“I rider delle piattaforme di food delivery devono essere qualificati come lavoratori subordinati, se la loro prestazione viene interamente organizzata dall’algoritmo“, lo scrive Il Sole 24 Ore in edicola oggi commentando la sentenza 7283/2020 del Tribunale di Palermo che mette un altro tassello sulla complicata vicenda della qualificazione dei ciclofattorini come autonomi (secondo le spinge delle piattaforme digitali) o subordinati (su questo puntano molto i sindacati).
Nel caso palermitano “la causa era stata avviata da un rider che era stato disconnesso contro la sua volontà dalla piattaforma con cui collaborava e aveva impugnato questa condotta come licenziamento orale, chiedendo anche che fosse accertata la natura subordinata del rapporto di lavoro”.

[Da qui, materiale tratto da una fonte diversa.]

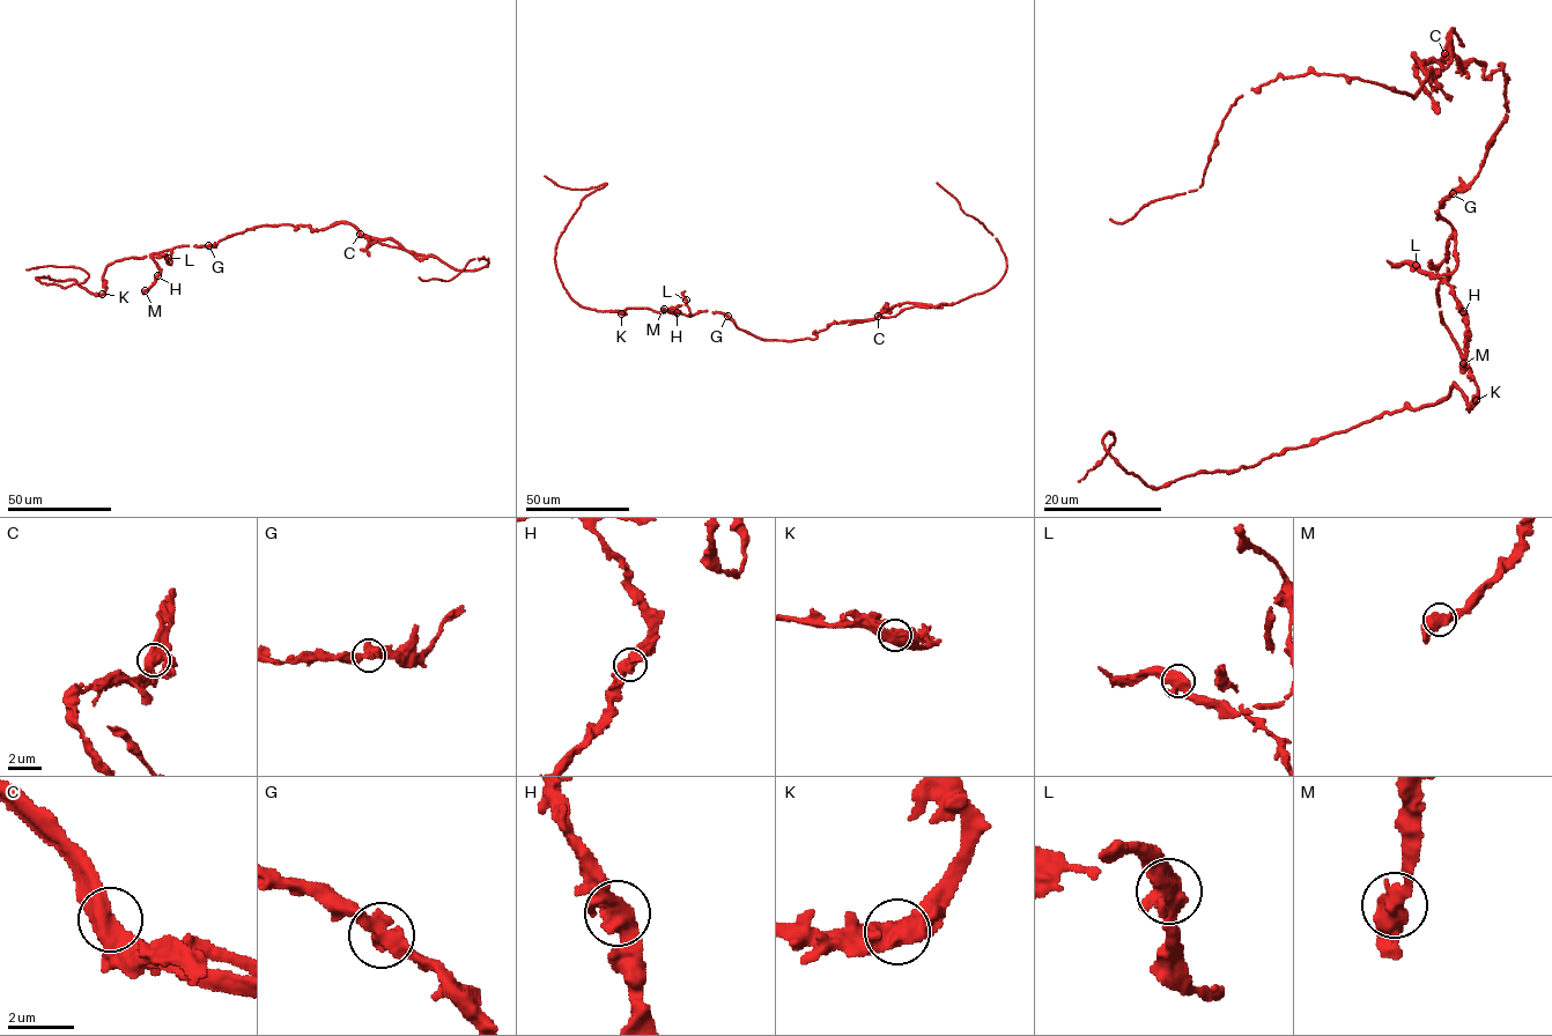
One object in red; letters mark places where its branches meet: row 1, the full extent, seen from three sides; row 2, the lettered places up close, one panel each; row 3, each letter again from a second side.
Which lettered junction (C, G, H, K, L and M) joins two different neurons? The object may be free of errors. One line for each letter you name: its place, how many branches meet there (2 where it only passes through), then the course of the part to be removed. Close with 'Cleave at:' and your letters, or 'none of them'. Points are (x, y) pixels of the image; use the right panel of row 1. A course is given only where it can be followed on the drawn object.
C: at (1445, 53); 2 branches meet; foreign part runs (1445, 54), (1414, 53), (1436, 84), (1431, 67), (1413, 97), (1336, 74), (1253, 88), (1199, 187), (1110, 219)
Cleave at: C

”La sentenza – si legge sul quotidiano economico – ha accolto il ricorso partendo dalla considerazione che le piattaforme digitali non si limitano a mettere in contatto l’utenza, svolgendo una attività di mera intermediazione, ma svolgono una vera e propria attività di impresa che ha come oggetto la distribuzione di cibo e bevande a domicilio (viene richiamata la sentenza della Corte di giustizia Ue C-434/15). Ma se possono considerarsi imprese, si apre la possibilità che i suoi collaboratori lavorino per conto delle stesse, mediante un rapporto di lavoro autonomo o subordinato”.